“她是一个只图自己享乐,而不顾及别人幸福的人。”朱艺璋坦诚地说。
“胡说,”林楚凡立即打断他的话说:“你是一个作家,背地里议论人可不是你的风格啊!你不了解她,一旦了解了,你会觉得她很平易近人的。”
朱艺璋说的话是有些过分,他害怕林楚凡紧追不放,于是他转了话题说:“听说你最近又写了一部长篇小说,是吗?”
“那是我在农村的时候写得,还没有完稿,我想继续把它写完。”林楚凡说。
“什么题材的小说?”朱艺璋热心地问。
“言情的,是反映农村的事情,小说的名字是《换亲》。”林楚凡说:“写得很吃力,我真的怕写不好。”
“有人指点吗?”朱艺璋说。
“没有,”林楚凡说:“如果朱老师有时间的话,我想请你帮助我修改,也许在你的指点下能发表。”

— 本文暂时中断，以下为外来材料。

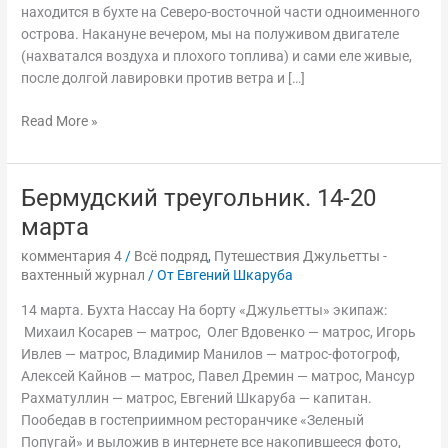
находится в бухте на Северо-восточной части одноименного
острова. Накануне вечером, мы на полуживом двигателе
(нахватался воздуха и плохого топлива) и сами еле живые,
после долгой лавировки против ветра и […]
Read More »
Бермудский треугольник. 14-20
Бермудский
треугольник.
марта
14-
комментария 4
/
Всё подряд
,
Путешествия Джульетты -
20
вахтенный журнал
/ От
Евгений Шкаруба
марта
14 марта. Бухта Нассау На борту «Джульетты» экипаж:
Михаил Косарев — матрос, Олег Вдовенко — матрос, Игорь
Ивлев — матрос, Владимир Манилов — матрос-фотогроф,
Алексей Кайнов — матрос, Павел Дремин — матрос, Мансур
Рахматуллин — матрос, Евгений Шкаруба — капитан.
Пообедав в гостеприимном ресторанчике «Зеленый
Попугай» и выложив в интернете все накопившееся фото,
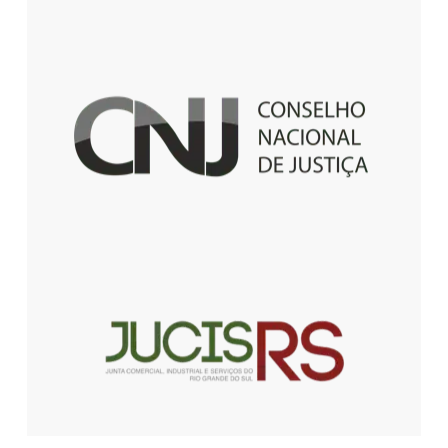
Fale com a
EST
Fale Conosco!
العربية
简体中文
English
Français
Deutsch
Italiano
日本語
한국어
Português
Español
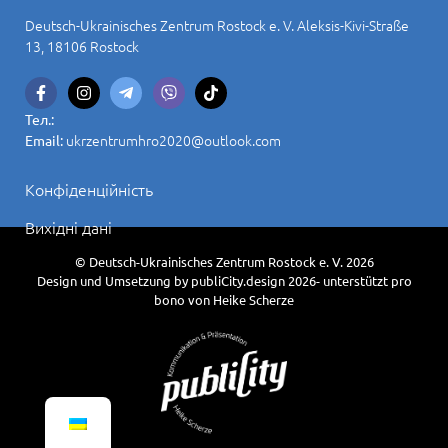
Deutsch-Ukrainisches Zentrum Rostock e. V. Aleksis-Kivi-Straße
13, 18106 Rostock
Тел.:
ukrzentrumhro2020@outlook.com
Email:
Конфіденційність
Вихідні дані
© Deutsch-Ukrainisches Zentrum Rostock e. V. 2026
Design und Umsetzung by publiCity.design 2026- unterstützt pro
bono von Heike Scherze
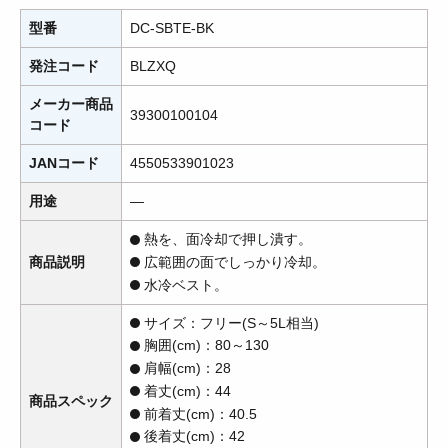
型番
DC-SBTE-BK
発注コード
BLZXQ
メーカー商品
39300100104
コード
JANコード
4550533901023
用途
―
熱を、面冷却で押し潰す。
商品説明
広範囲の面でしっかり冷却。
水冷ベスト。
サイズ：フリー(S～5L相当)
胸囲(cm)：80～130
肩幅(cm)：28
着丈(cm)：44
商品スペック
前着丈(cm)：40.5
後着丈(cm)：42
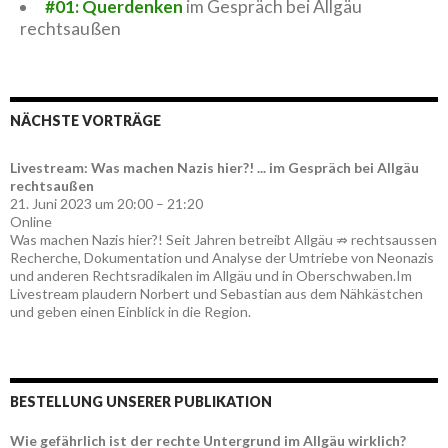
#01: Querdenken
im Gespräch bei Allgäu
rechtsaußen
NÄCHSTE VORTRÄGE
Livestream: Was machen Nazis hier?! ... im Gespräch bei Allgäu
rechtsaußen
21. Juni 2023 um 20:00 – 21:20
Online
Was machen Nazis hier?! Seit Jahren betreibt Allgäu ⇏ rechtsaussen
Recherche, Dokumentation und Analyse der Umtriebe von Neonazis
und anderen Rechtsradikalen im Allgäu und in Oberschwaben.Im
Livestream plaudern Norbert und Sebastian aus dem Nähkästchen
und geben einen Einblick in die Region.
BESTELLUNG UNSERER PUBLIKATION
Wie gefährlich ist der rechte Untergrund im Allgäu wirklich?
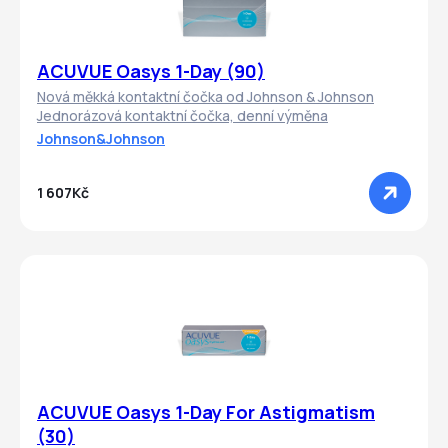
ACUVUE Oasys 1-Day (90)
Nová měkká kontaktní čočka od Johnson & Johnson
Jednorázová kontaktní čočka, denní výměna
Johnson&Johnson
1 607Kč
ACUVUE Oasys 1-Day For Astigmatism
(30)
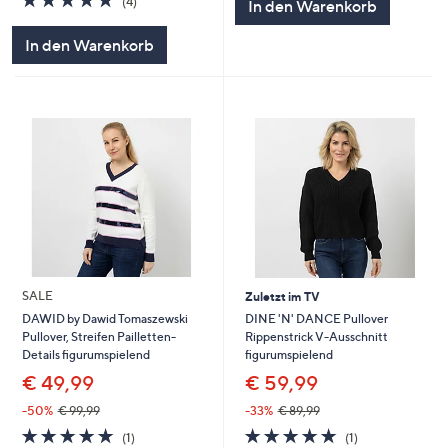
(4)
In den Warenkorb
von
Bewertungen
5
In den Warenkorb
SALE
Zuletzt im TV
DINE 'N' DANCE Pullover
DAWID by Dawid Tomaszewski
Rippenstrick V-Ausschnitt
Pullover, Streifen Pailletten-
figurumspielend
Details figurumspielend
€ 59,99
€ 49,99
-33%
€ 89,99
-50%
€ 99,99
5.0
1
5.0
1
(1)
(1)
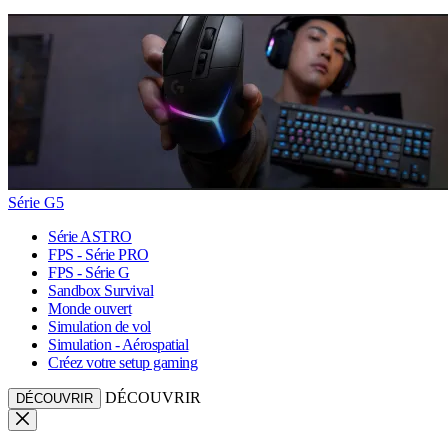
Série G5
Série ASTRO
FPS - Série PRO
FPS - Série G
Sandbox Survival
Monde ouvert
Simulation de vol
Simulation - Aérospatial
Créez votre setup gaming
DÉCOUVRIR
DÉCOUVRIR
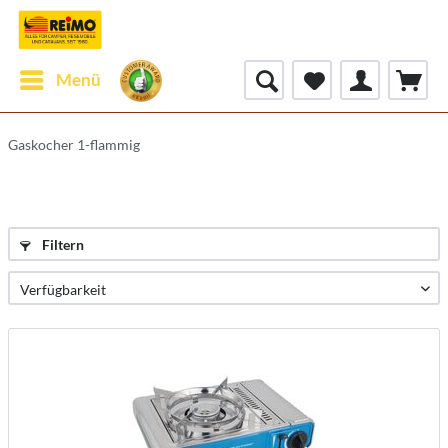
Menü
Gaskocher 1-flammig
Filtern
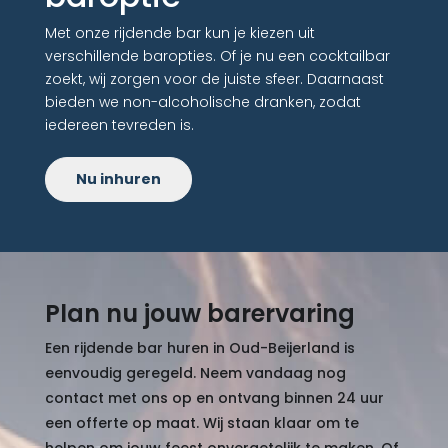
Met onze rijdende bar kun je kiezen uit
verschillende baropties. Of je nu een cocktailbar
zoekt, wij zorgen voor de juiste sfeer. Daarnaast
bieden we non-alcoholische dranken, zodat
iedereen tevreden is.
Nu inhuren
Plan nu jouw barervaring
Een rijdende bar huren in Oud-Beijerland is
eenvoudig geregeld. Neem vandaag nog
contact met ons op en ontvang binnen 24 uur
een offerte op maat. Wij staan klaar om te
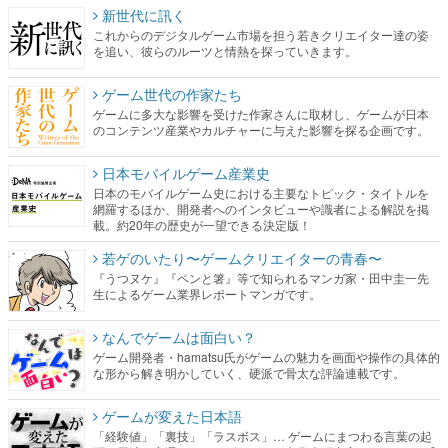
ゲーム世代の作家たち
ゲームに多大な影響を受けた作家さんに取材し、ゲームが日本
のコンテンツ産業やカルチャーに与えた影響を探る企画です。
日本モバイルゲーム産業史
日本のモバイルゲーム史における主要なトピック・タイトルを
網羅するほか、開発者へのインタビューや識者による解説を掲
載。約20年の歴史が一望できる決定版！
若ゲのいたり〜ゲームクリエイターの青春〜
『うつヌケ』『ペンと箸』等で知られるマンガ家・田中圭一先
生によるゲーム業界レポートマンガです。
なんでゲームは面白い？
ゲーム開発者・hamatsu氏がゲームの魅力を画面や操作の具体的
な形から解き明かしていく、硬派で骨太な評論連載です。
ゲームが変えた日本語
「経験値」「裏技」「ラスボス」… ゲームにまつわる言葉の起
源や用法の変遷を、コンピューター文化史研究家・タイニーP氏
が徹底調査。
カテゴリ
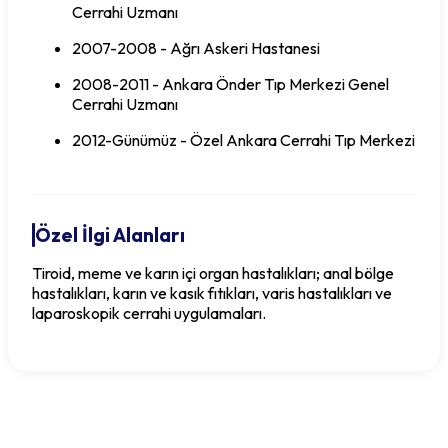
Cerrahi Uzmanı
2007-2008 - Ağrı Askeri Hastanesi
2008-2011 - Ankara Önder Tıp Merkezi Genel
Cerrahi Uzmanı
2012-Günümüz - Özel Ankara Cerrahi Tıp Merkezi
Özel İlgi Alanları
Tiroid, meme ve karın içi organ hastalıkları; anal bölge
hastalıkları, karın ve kasık fıtıkları, varis hastalıkları ve
laparoskopik cerrahi uygulamaları.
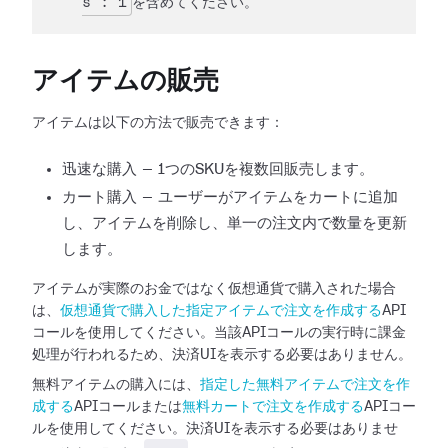
s": 1
を含めてください。
アイテムの販売
アイテムは以下の方法で販売できます：
迅速な購入 — 1つのSKUを複数回販売します。
カート購入 — ユーザーがアイテムをカートに追加
し、アイテムを削除し、単一の注文内で数量を更新
します。
アイテムが実際のお金ではなく仮想通貨で購入された場合
は、
仮想通貨で購入した指定アイテムで注文を作成する
API
コールを使用してください。当該APIコールの実行時に課金
処理が行われるため、決済UIを表示する必要はありません。
無料アイテムの購入には、
指定した無料アイテムで注文を作
成する
APIコールまたは
無料カートで注文を作成する
APIコー
ルを使用してください。決済UIを表示する必要はありませ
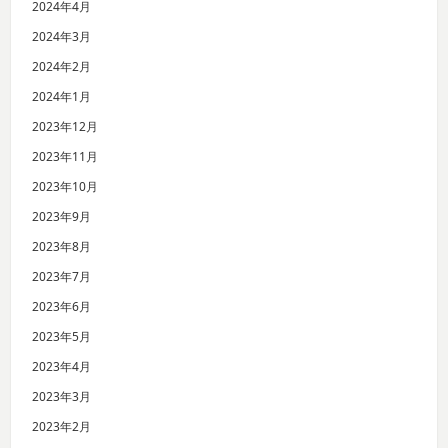
2024年4月
2024年3月
2024年2月
2024年1月
2023年12月
2023年11月
2023年10月
2023年9月
2023年8月
2023年7月
2023年6月
2023年5月
2023年4月
2023年3月
2023年2月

“要是你信得过我,我很愿意帮忙修改。”朱艺璋兴奋地说:“什么时候完稿?”
“最快就这几天,”林楚凡高兴地说:“完稿我就送给你修改。
朱艺璋握紧她的手说:“越快越好,因为这几天我有时间。”
“那好,我可以利用晚上的时间写。”林楚凡说。
“我真佩服你的毅力,写作可是一项艰苦的事业。”朱艺璋赞叹道。
“的确如此,写累的时候,我真想放弃。”林楚凡轻轻的叹口气说。
“自然喜欢上了文学,你就要对它充满信心。”朱艺璋鼓励着她。
“朱老师,如果一个人丧失了勇气和信心,在文学的生涯中,她的全部才华是不是会毫无用处呢?”林楚凡问。
“完全正确,”朱艺璋说:“如果你真的对生活失去了信心,我会给你勇气的。”
“目前,我还没有这种想法,”林楚凡说:“当我在生活中遇到挫折的时候,才有一种深藏于心的绝望,这种绝望便会让我想到自杀。”
“你怎么会有这种想法呢?”朱艺璋吃惊地说。
“我也不知道为什么,这种想法时常在追随者我。”林楚凡的情绪低落下来,“死,对我来说是一种幸福,死,是一种灵魂的安息???????”
“这不是一概而论,”朱艺璋迅速地打断她的话:“如果一个有罪的人,死了还要受审判。应该只有无罪的人,死才是一种灵魂永远安息吧!”朱艺璋说。
“但是,谁能够没有罪呢?”林楚凡摇头叹息地说:“人世间谁是真正的没有罪的?生的本身便是一种罪恶,只要你生存在这个世界上,便无法脱离罪恶。”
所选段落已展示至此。